_Task objective:_
Reproduce, character for character, the lines below from the first through the one with "# Potential Execution". Leave pictures out.

_Rendered images with source text:_

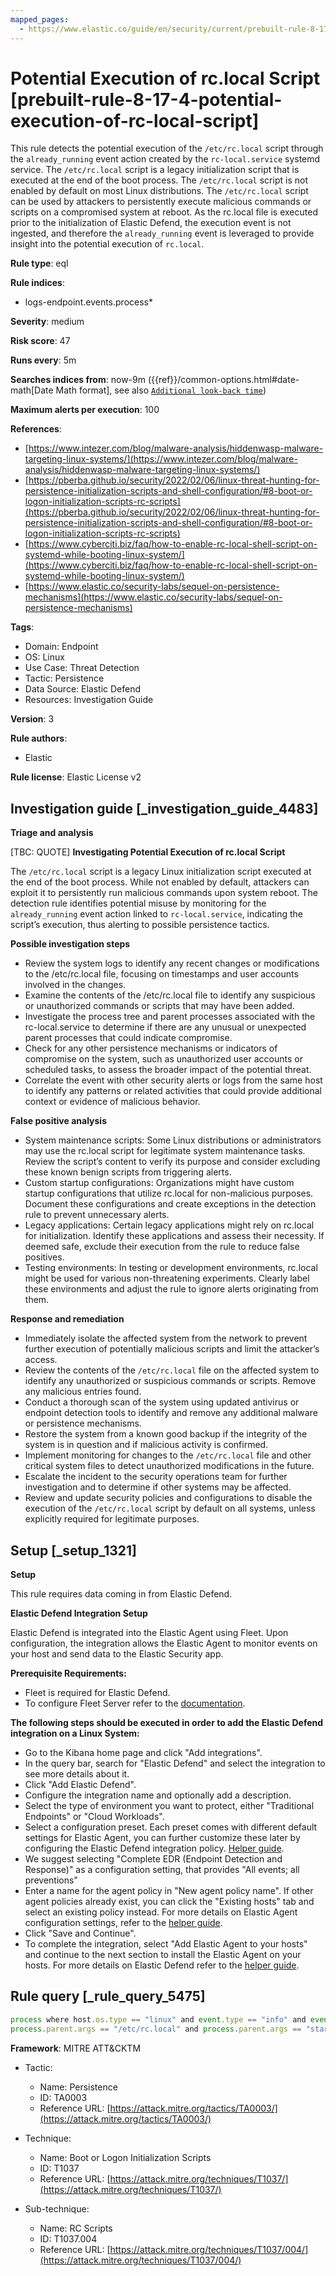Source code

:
 ```yaml
---
mapped_pages:
  - https://www.elastic.co/guide/en/security/current/prebuilt-rule-8-17-4-potential-execution-of-rc-local-script.html
---
```


# Potential Execution of rc.local Script [prebuilt-rule-8-17-4-potential-execution-of-rc-local-script]

This rule detects the potential execution of the `/etc/rc.local` script through the `already_running` event action created by the `rc-local.service` systemd service. The `/etc/rc.local` script is a legacy initialization script that is executed at the end of the boot process. The `/etc/rc.local` script is not enabled by default on most Linux distributions. The `/etc/rc.local` script can be used by attackers to persistently execute malicious commands or scripts on a compromised system at reboot. As the rc.local file is executed prior to the initialization of Elastic Defend, the execution event is not ingested, and therefore the `already_running` event is leveraged to provide insight into the potential execution of `rc.local`.

**Rule type**: eql

**Rule indices**:

* logs-endpoint.events.process*

**Severity**: medium

**Risk score**: 47

**Runs every**: 5m

**Searches indices from**: now-9m ({{ref}}/common-options.html#date-math[Date Math format], see also [`Additional look-back time`](docs-content://solutions/security/detect-and-alert/create-detection-rule.md#rule-schedule))

**Maximum alerts per execution**: 100

**References**:

* [https://www.intezer.com/blog/malware-analysis/hiddenwasp-malware-targeting-linux-systems/](https://www.intezer.com/blog/malware-analysis/hiddenwasp-malware-targeting-linux-systems/)
* [https://pberba.github.io/security/2022/02/06/linux-threat-hunting-for-persistence-initialization-scripts-and-shell-configuration/#8-boot-or-logon-initialization-scripts-rc-scripts](https://pberba.github.io/security/2022/02/06/linux-threat-hunting-for-persistence-initialization-scripts-and-shell-configuration/#8-boot-or-logon-initialization-scripts-rc-scripts)
* [https://www.cyberciti.biz/faq/how-to-enable-rc-local-shell-script-on-systemd-while-booting-linux-system/](https://www.cyberciti.biz/faq/how-to-enable-rc-local-shell-script-on-systemd-while-booting-linux-system/)
* [https://www.elastic.co/security-labs/sequel-on-persistence-mechanisms](https://www.elastic.co/security-labs/sequel-on-persistence-mechanisms)

**Tags**:

* Domain: Endpoint
* OS: Linux
* Use Case: Threat Detection
* Tactic: Persistence
* Data Source: Elastic Defend
* Resources: Investigation Guide

**Version**: 3

**Rule authors**:

* Elastic

**Rule license**: Elastic License v2

## Investigation guide [_investigation_guide_4483]

**Triage and analysis**

[TBC: QUOTE]
**Investigating Potential Execution of rc.local Script**

The `/etc/rc.local` script is a legacy Linux initialization script executed at the end of the boot process. While not enabled by default, attackers can exploit it to persistently run malicious commands upon system reboot. The detection rule identifies potential misuse by monitoring for the `already_running` event action linked to `rc-local.service`, indicating the script’s execution, thus alerting to possible persistence tactics.

**Possible investigation steps**

* Review the system logs to identify any recent changes or modifications to the /etc/rc.local file, focusing on timestamps and user accounts involved in the changes.
* Examine the contents of the /etc/rc.local file to identify any suspicious or unauthorized commands or scripts that may have been added.
* Investigate the process tree and parent processes associated with the rc-local.service to determine if there are any unusual or unexpected parent processes that could indicate compromise.
* Check for any other persistence mechanisms or indicators of compromise on the system, such as unauthorized user accounts or scheduled tasks, to assess the broader impact of the potential threat.
* Correlate the event with other security alerts or logs from the same host to identify any patterns or related activities that could provide additional context or evidence of malicious behavior.

**False positive analysis**

* System maintenance scripts: Some Linux distributions or administrators may use the rc.local script for legitimate system maintenance tasks. Review the script’s content to verify its purpose and consider excluding these known benign scripts from triggering alerts.
* Custom startup configurations: Organizations might have custom startup configurations that utilize rc.local for non-malicious purposes. Document these configurations and create exceptions in the detection rule to prevent unnecessary alerts.
* Legacy applications: Certain legacy applications might rely on rc.local for initialization. Identify these applications and assess their necessity. If deemed safe, exclude their execution from the rule to reduce false positives.
* Testing environments: In testing or development environments, rc.local might be used for various non-threatening experiments. Clearly label these environments and adjust the rule to ignore alerts originating from them.

**Response and remediation**

* Immediately isolate the affected system from the network to prevent further execution of potentially malicious scripts and limit the attacker’s access.
* Review the contents of the `/etc/rc.local` file on the affected system to identify any unauthorized or suspicious commands or scripts. Remove any malicious entries found.
* Conduct a thorough scan of the system using updated antivirus or endpoint detection tools to identify and remove any additional malware or persistence mechanisms.
* Restore the system from a known good backup if the integrity of the system is in question and if malicious activity is confirmed.
* Implement monitoring for changes to the `/etc/rc.local` file and other critical system files to detect unauthorized modifications in the future.
* Escalate the incident to the security operations team for further investigation and to determine if other systems may be affected.
* Review and update security policies and configurations to disable the execution of the `/etc/rc.local` script by default on all systems, unless explicitly required for legitimate purposes.


## Setup [_setup_1321]

**Setup**

This rule requires data coming in from Elastic Defend.

**Elastic Defend Integration Setup**

Elastic Defend is integrated into the Elastic Agent using Fleet. Upon configuration, the integration allows the Elastic Agent to monitor events on your host and send data to the Elastic Security app.

**Prerequisite Requirements:**

* Fleet is required for Elastic Defend.
* To configure Fleet Server refer to the [documentation](docs-content://reference/ingestion-tools/fleet/fleet-server.md).

**The following steps should be executed in order to add the Elastic Defend integration on a Linux System:**

* Go to the Kibana home page and click "Add integrations".
* In the query bar, search for "Elastic Defend" and select the integration to see more details about it.
* Click "Add Elastic Defend".
* Configure the integration name and optionally add a description.
* Select the type of environment you want to protect, either "Traditional Endpoints" or "Cloud Workloads".
* Select a configuration preset. Each preset comes with different default settings for Elastic Agent, you can further customize these later by configuring the Elastic Defend integration policy. [Helper guide](docs-content://solutions/security/configure-elastic-defend/configure-an-integration-policy-for-elastic-defend.md).
* We suggest selecting "Complete EDR (Endpoint Detection and Response)" as a configuration setting, that provides "All events; all preventions"
* Enter a name for the agent policy in "New agent policy name". If other agent policies already exist, you can click the "Existing hosts" tab and select an existing policy instead. For more details on Elastic Agent configuration settings, refer to the [helper guide](docs-content://reference/ingestion-tools/fleet/agent-policy.md).
* Click "Save and Continue".
* To complete the integration, select "Add Elastic Agent to your hosts" and continue to the next section to install the Elastic Agent on your hosts. For more details on Elastic Defend refer to the [helper guide](docs-content://solutions/security/configure-elastic-defend/install-elastic-defend.md).


## Rule query [_rule_query_5475]

```js
process where host.os.type == "linux" and event.type == "info" and event.action == "already_running" and
process.parent.args == "/etc/rc.local" and process.parent.args == "start"
```

**Framework**: MITRE ATT&CKTM

* Tactic:

    * Name: Persistence
    * ID: TA0003
    * Reference URL: [https://attack.mitre.org/tactics/TA0003/](https://attack.mitre.org/tactics/TA0003/)

* Technique:

    * Name: Boot or Logon Initialization Scripts
    * ID: T1037
    * Reference URL: [https://attack.mitre.org/techniques/T1037/](https://attack.mitre.org/techniques/T1037/)

* Sub-technique:

    * Name: RC Scripts
    * ID: T1037.004
    * Reference URL: [https://attack.mitre.org/techniques/T1037/004/](https://attack.mitre.org/techniques/T1037/004/)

_Written solution:_
Source code

:
 ```yaml
---
mapped_pages:
  - https://www.elastic.co/guide/en/security/current/prebuilt-rule-8-17-4-potential-execution-of-rc-local-script.html
---
```


# Potential Execution of rc.local Script [prebuilt-rule-8-17-4-potential-execution-of-rc-local-script]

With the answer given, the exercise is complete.